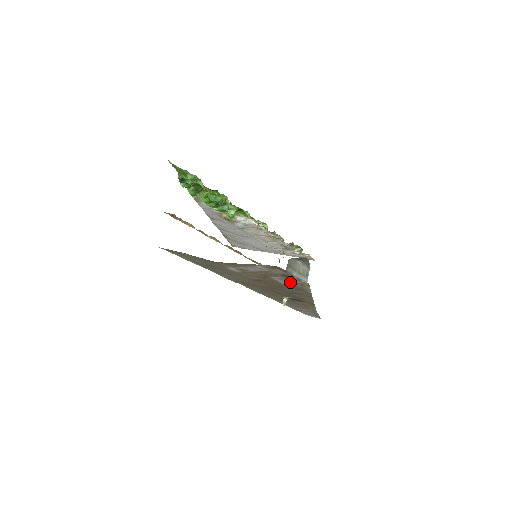
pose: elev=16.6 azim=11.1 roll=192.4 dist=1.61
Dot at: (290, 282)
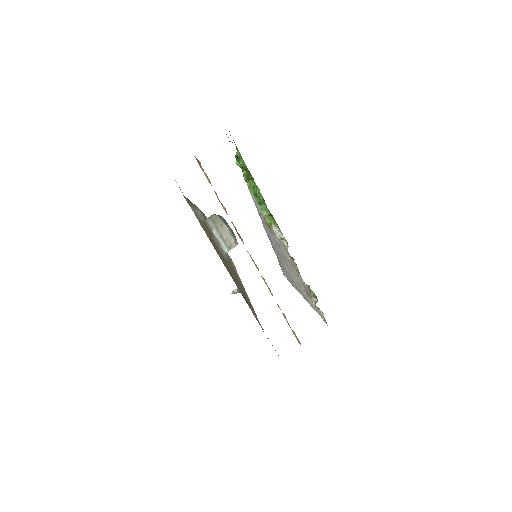
Dot at: occluded
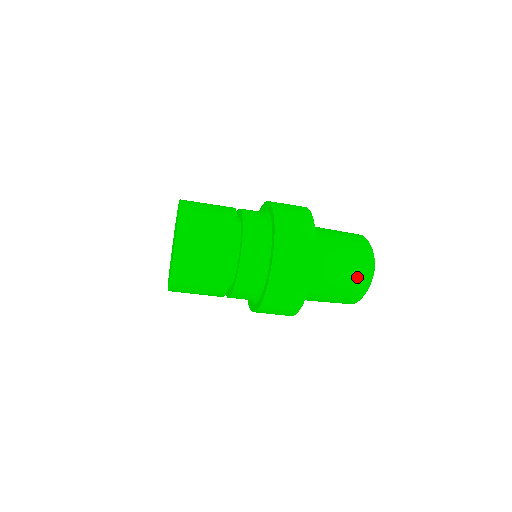
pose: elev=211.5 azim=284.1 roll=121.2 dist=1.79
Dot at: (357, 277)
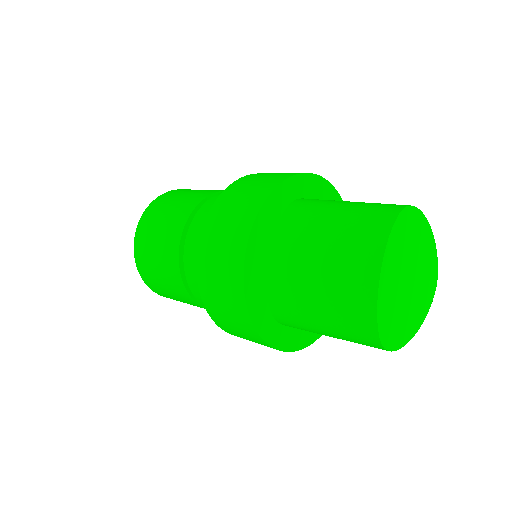
Dot at: (362, 344)
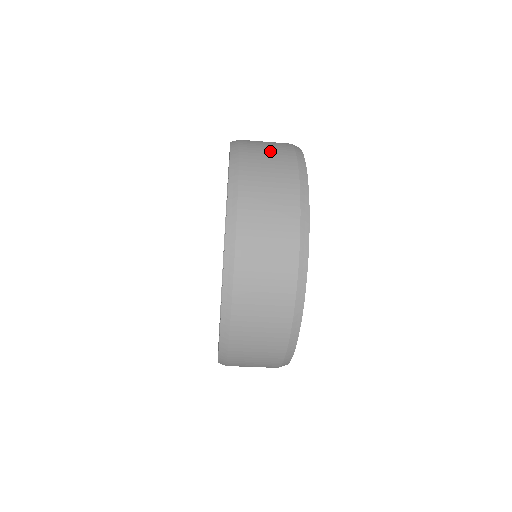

+++

Exercise goal
List each line from the rows above that contains the string "elev", copying every such line in full.

Exercise solution
pose: elev=16.6 azim=11.1 roll=192.4 dist=1.61
pose: elev=211.5 azim=284.1 roll=121.2 dist=1.79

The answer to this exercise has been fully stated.